**Task details**: Word for word, copy the records and drop the pictures.

(Intrinsic camera parameters)
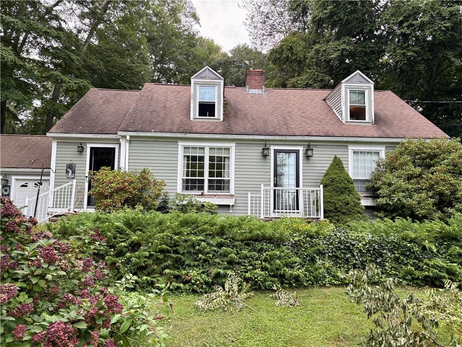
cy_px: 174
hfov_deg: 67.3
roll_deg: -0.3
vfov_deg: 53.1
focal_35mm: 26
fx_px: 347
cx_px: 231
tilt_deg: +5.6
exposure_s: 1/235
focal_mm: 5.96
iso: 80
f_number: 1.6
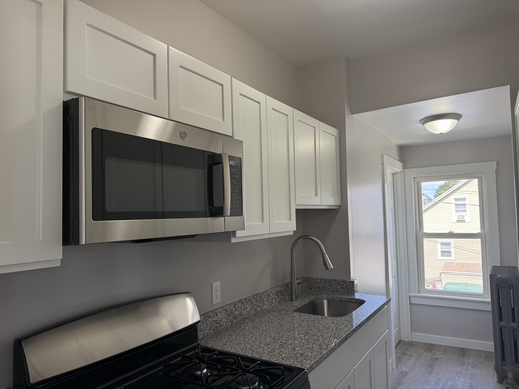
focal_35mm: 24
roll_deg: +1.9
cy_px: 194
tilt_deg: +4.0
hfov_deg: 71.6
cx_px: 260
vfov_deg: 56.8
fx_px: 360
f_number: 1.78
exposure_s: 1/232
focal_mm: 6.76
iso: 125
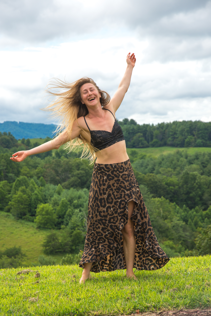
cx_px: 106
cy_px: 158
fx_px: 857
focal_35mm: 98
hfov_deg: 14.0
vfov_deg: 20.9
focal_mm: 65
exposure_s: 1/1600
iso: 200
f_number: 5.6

**Reply to the exercise**:
cy_px: 174
hfov_deg: 67.3
roll_deg: -0.3
vfov_deg: 53.1
focal_35mm: 26
fx_px: 347
cx_px: 231
tilt_deg: +5.6
exposure_s: 1/235
focal_mm: 5.96
iso: 80
f_number: 1.6
focal_35mm: 24
roll_deg: +1.9
cy_px: 194
tilt_deg: +4.0
hfov_deg: 71.6
cx_px: 260
vfov_deg: 56.8
fx_px: 360
f_number: 1.78
exposure_s: 1/232
focal_mm: 6.76
iso: 125
cx_px: 106
cy_px: 158
fx_px: 857
focal_35mm: 98
hfov_deg: 14.0
vfov_deg: 20.9
focal_mm: 65
exposure_s: 1/1600
iso: 200
f_number: 5.6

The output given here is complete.